EXERCISE BRIEF — From the data below, return all lines holding the string "knee".
····················
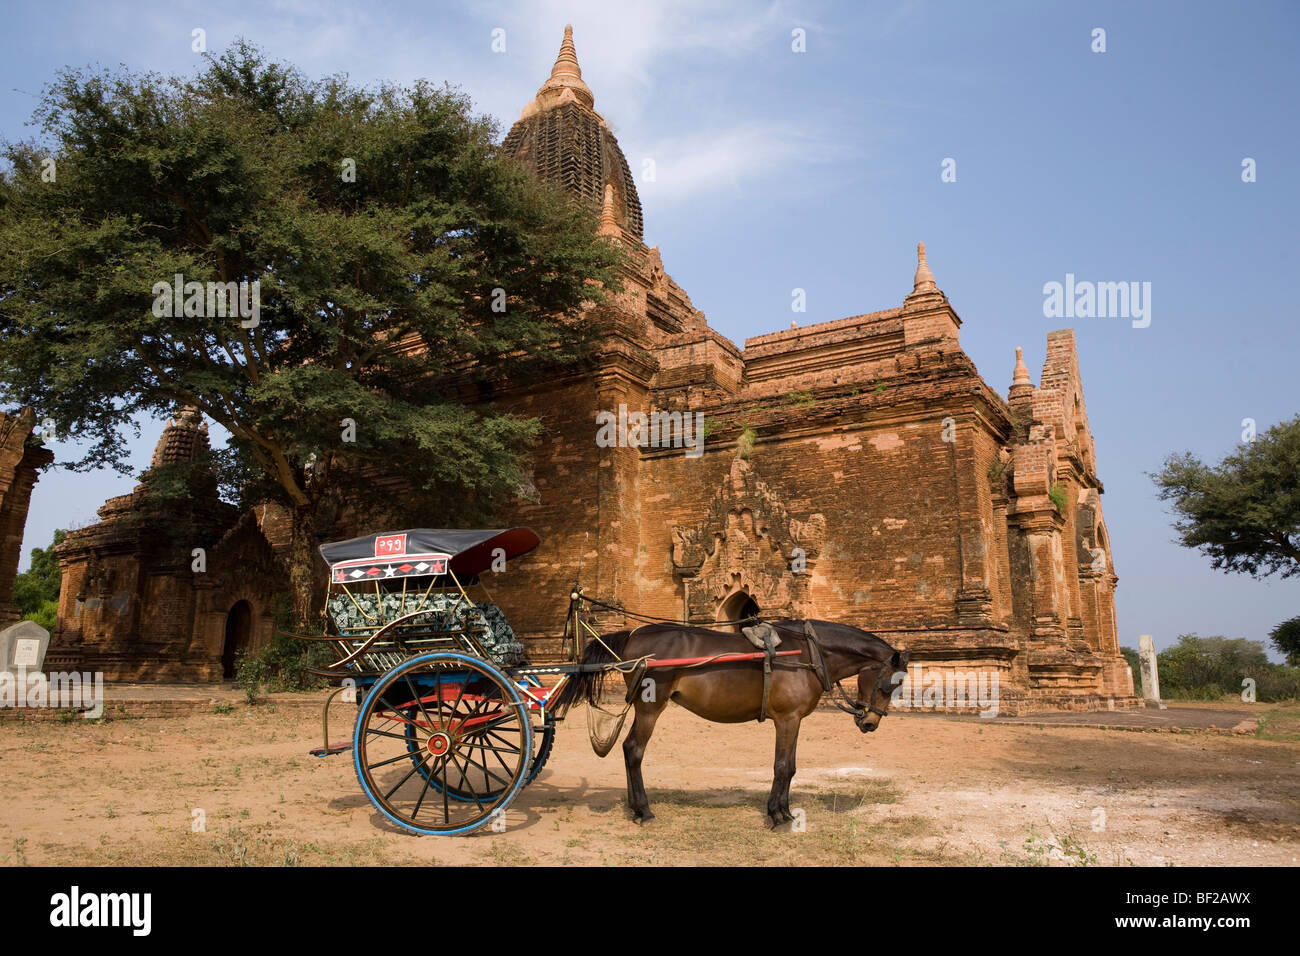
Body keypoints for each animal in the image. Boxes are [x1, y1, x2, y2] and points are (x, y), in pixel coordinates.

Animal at [553, 621, 909, 832]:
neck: (808, 654)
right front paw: (777, 816)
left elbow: (791, 767)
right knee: (633, 750)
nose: (870, 722)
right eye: (890, 684)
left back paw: (634, 808)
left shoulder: (793, 721)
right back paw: (644, 810)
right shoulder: (787, 719)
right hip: (650, 707)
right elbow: (782, 766)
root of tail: (632, 636)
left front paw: (785, 812)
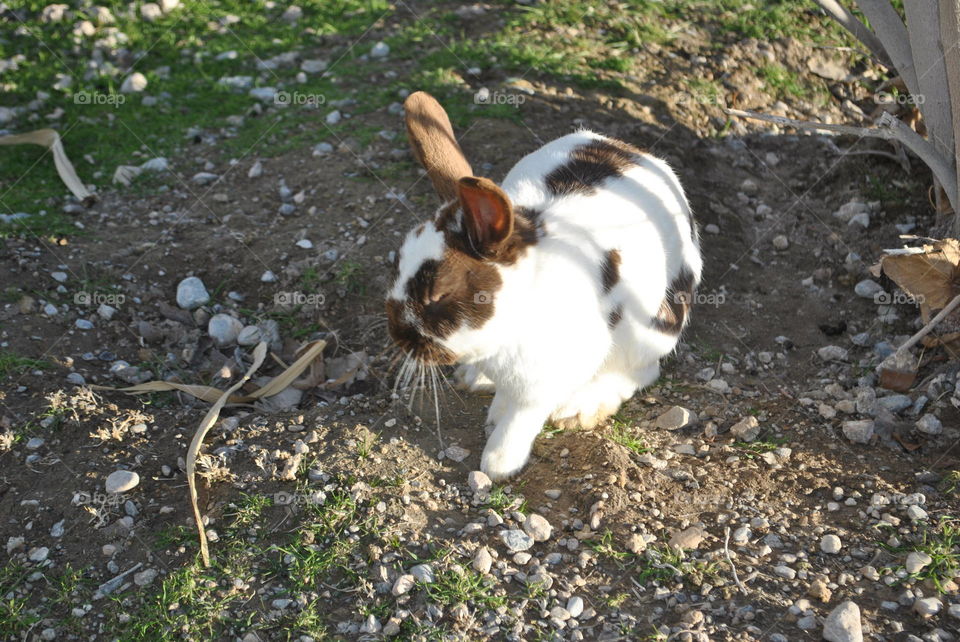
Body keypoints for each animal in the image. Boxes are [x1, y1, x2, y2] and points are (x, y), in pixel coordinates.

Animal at [386, 91, 700, 480]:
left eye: (436, 295)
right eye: (398, 262)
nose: (398, 335)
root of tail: (639, 154)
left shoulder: (546, 381)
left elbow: (521, 418)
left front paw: (498, 463)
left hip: (649, 332)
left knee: (640, 371)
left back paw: (580, 409)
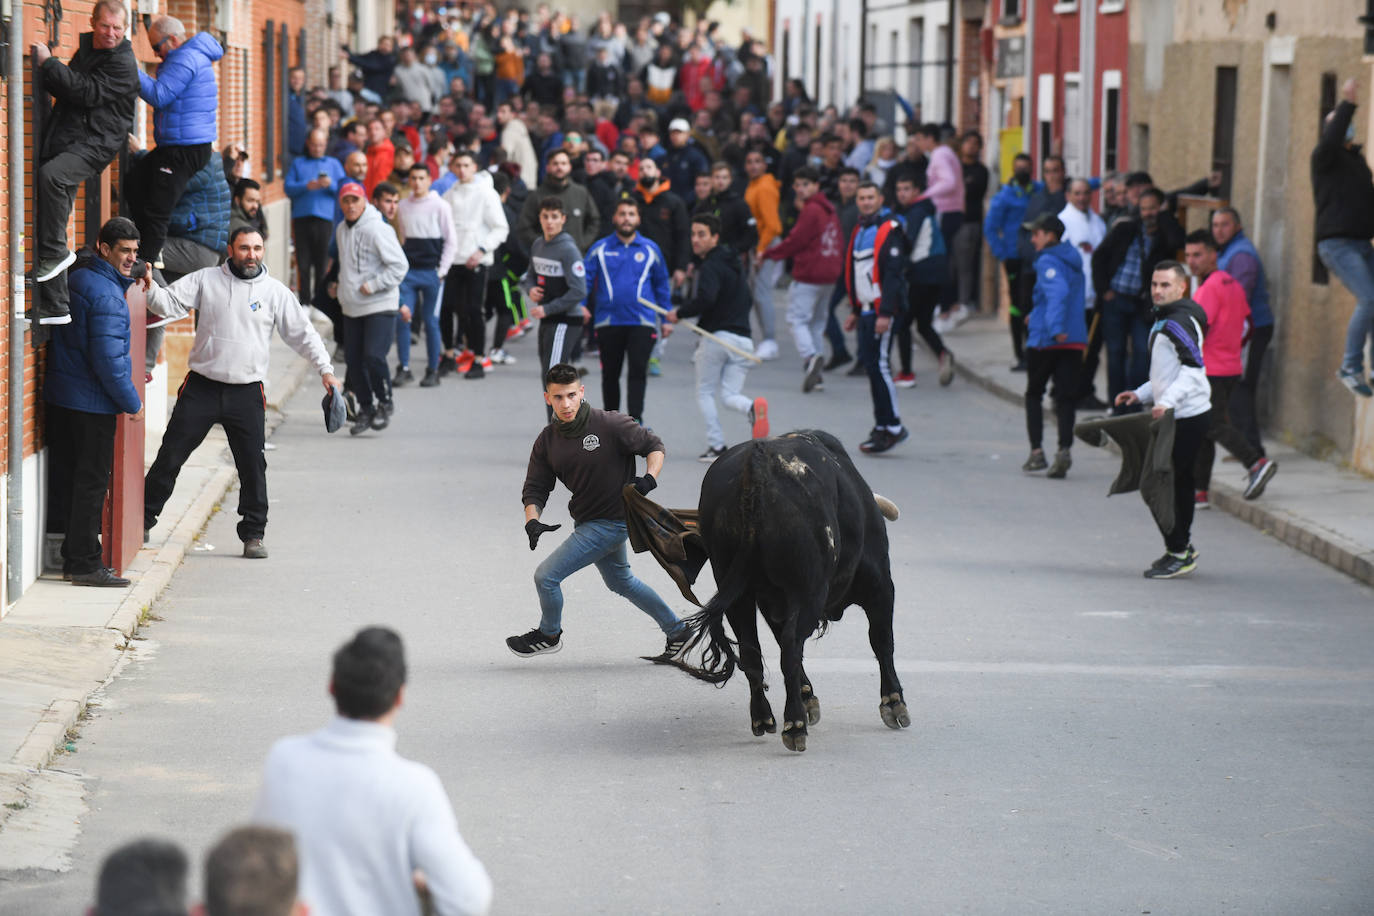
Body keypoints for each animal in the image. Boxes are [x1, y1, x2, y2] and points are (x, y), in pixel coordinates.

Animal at [632, 431, 912, 752]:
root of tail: (759, 465)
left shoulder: (771, 604)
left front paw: (807, 697)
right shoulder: (881, 585)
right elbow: (882, 642)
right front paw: (894, 703)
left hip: (737, 593)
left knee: (753, 652)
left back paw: (763, 718)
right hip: (808, 591)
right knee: (790, 648)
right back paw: (794, 725)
····················
EXERCISE RESULT —
right knee: (633, 750)
left knee: (640, 371)
left knee: (753, 652)
right knee: (790, 648)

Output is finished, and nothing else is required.